EXERCISE DIRECTIONS:
Decide whether each of the following statements agrees with the text on shrinking a company's carbon footprint. Answer yes or no for each, and quote the deciding words of the text. (a) For most small businesses, energy use is the largest portion of the carbon footprint. (b) EPEAT criteria require registered computers to be Energy Star-certified. (c) According to TerraPass, one round-trip flight from New York to San Francisco emits 2,010 pounds of CO2.

PAGE EXTRACT:
---*---

But how do you shrink your company's footprint?

The first step is reducing your greenhouse-gas emissions. In order to do so, target a few key areas of your company's operations: energy use, commuting and business travel.

Energy Use
For most small businesses, energy use is second only to travel as the largest portion of a company's carbon footprint. To reduce your energy use and slash your electricity bills, follow these guidelines:

Turn off and unplug electronics when not in use. Even when they're off, many appliances continue to draw power. Try plugging your computer, printer and scanner into a single power strip, then turn the power strip off when you leave for the day.

Turn your thermostat down in winter (between 65 and 68°F during the day and 60 - 65°F at night) and up in summer (between 70 and 80°F during the day and 80°F overnight).

Switch to energy efficient bulbs such as CFLs (compact fluorescent lamps) or LEDs (light-emitting diodes).

Upgrade your appliances to Energy Star-certified models, and consider investing in EPEAT-registered computers. EPEAT criteria require that registered computers eliminate materials such as cadmium, use a minimum amount of post-consumer recycled plastic and be Energy Star-certified. The manufacturers of EPEAT computers must offer take-back services for used computers and demonstrate corporate environmental responsibility.

Another way to reduce your company's carbon footprint is by switching to green power. Many utilities allow users to pay a small premium (e.g. 12 cents per kilowatt hour) to buy electricity from solar arrays, wind turbines or low-impact hydro-electric dams. Check with your utility company to see what options are available.

Commuting
According to The Nature Conservancy, driving accounts for 16% of the average American's carbon footprint. To shrink that figure, encourage employees to carpool, take public transportation or telecommute. New federal legislation allows employers to offer up to $115 per month in tax-free commuter transit benefits. For more ideas on green commuting, check out the Center for Urban Transportation's Best Workplaces for Commuters employer toolkit or CommutingGreen, where you can request a report that assesses the total impact of your employees' commutes.

Business Travel
Just a few flights a year can inflate your company's carbon footprint. For example, according to TerraPass one round-trip flight from New York to San Francisco emits 2,010 pounds of CO2.

To reduce the impact of your business travel, try remote meetings technologies such as audio conference calling, Web Conferencing or virtual conferences instead of meeting in person. And, when possible, combine business trips to minimize the number of flights taken.

---*---

PROVIDED DATA:
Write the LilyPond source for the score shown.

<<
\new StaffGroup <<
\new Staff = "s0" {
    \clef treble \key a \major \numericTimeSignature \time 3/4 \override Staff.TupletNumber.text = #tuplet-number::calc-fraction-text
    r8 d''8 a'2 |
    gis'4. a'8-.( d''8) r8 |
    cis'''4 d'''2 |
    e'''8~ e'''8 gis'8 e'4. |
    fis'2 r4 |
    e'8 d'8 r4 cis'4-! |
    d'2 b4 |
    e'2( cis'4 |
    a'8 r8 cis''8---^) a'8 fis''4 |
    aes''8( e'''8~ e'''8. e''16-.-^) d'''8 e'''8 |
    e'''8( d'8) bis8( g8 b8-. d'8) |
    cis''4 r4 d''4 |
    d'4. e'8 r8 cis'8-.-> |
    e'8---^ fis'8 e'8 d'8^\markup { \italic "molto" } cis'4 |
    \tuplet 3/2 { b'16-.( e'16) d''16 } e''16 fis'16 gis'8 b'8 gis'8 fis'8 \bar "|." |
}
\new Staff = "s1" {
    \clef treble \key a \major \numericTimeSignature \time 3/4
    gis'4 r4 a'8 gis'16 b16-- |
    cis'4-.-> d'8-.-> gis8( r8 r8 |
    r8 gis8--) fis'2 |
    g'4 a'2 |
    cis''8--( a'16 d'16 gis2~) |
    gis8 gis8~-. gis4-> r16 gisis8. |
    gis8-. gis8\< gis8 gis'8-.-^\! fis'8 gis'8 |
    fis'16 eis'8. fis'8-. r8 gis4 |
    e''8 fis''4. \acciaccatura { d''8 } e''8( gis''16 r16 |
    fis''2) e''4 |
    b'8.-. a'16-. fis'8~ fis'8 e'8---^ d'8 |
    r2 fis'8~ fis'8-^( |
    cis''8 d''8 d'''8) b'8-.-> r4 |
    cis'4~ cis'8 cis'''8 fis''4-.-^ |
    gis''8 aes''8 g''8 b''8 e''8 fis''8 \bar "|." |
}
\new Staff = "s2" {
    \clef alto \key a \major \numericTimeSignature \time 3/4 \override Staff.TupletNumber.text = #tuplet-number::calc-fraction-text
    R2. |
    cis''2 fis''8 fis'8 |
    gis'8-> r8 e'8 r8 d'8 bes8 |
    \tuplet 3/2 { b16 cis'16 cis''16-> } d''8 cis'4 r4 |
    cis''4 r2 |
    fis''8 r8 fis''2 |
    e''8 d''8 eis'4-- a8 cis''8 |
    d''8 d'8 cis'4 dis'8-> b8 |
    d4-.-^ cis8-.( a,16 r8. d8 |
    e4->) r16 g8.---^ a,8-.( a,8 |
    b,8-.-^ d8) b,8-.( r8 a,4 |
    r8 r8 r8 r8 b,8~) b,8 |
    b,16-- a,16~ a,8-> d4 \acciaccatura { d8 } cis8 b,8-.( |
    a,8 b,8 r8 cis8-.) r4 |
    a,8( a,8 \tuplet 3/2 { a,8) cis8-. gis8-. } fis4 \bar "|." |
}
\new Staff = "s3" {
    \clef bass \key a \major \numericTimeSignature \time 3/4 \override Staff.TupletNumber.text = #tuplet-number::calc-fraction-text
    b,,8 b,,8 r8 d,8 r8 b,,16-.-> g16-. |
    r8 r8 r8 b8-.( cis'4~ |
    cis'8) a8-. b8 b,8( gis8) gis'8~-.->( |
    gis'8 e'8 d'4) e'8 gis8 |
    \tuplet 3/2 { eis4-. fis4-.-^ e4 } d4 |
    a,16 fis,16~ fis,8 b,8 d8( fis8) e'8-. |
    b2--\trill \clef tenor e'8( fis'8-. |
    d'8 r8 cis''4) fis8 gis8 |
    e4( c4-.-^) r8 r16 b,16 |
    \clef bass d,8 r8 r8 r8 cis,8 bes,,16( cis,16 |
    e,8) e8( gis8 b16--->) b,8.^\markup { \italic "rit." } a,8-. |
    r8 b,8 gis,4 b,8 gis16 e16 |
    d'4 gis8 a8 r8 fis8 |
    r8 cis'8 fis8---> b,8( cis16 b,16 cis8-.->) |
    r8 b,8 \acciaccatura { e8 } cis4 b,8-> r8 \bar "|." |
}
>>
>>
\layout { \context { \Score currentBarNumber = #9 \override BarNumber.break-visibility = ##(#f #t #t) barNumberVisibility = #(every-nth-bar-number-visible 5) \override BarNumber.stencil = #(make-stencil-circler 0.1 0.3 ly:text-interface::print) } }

---*---

WRITTEN RESPONSE:
(a) No: "energy use is second only to travel as the largest portion of a company's carbon footprint"
(b) Yes: "EPEAT criteria require that registered computers eliminate materials such as cadmium, use a minimum amount of post-consumer recycled plastic and be Energy Star-certified"
(c) Yes: "according to TerraPass one round-trip flight from New York to San Francisco emits 2,010 pounds of CO2"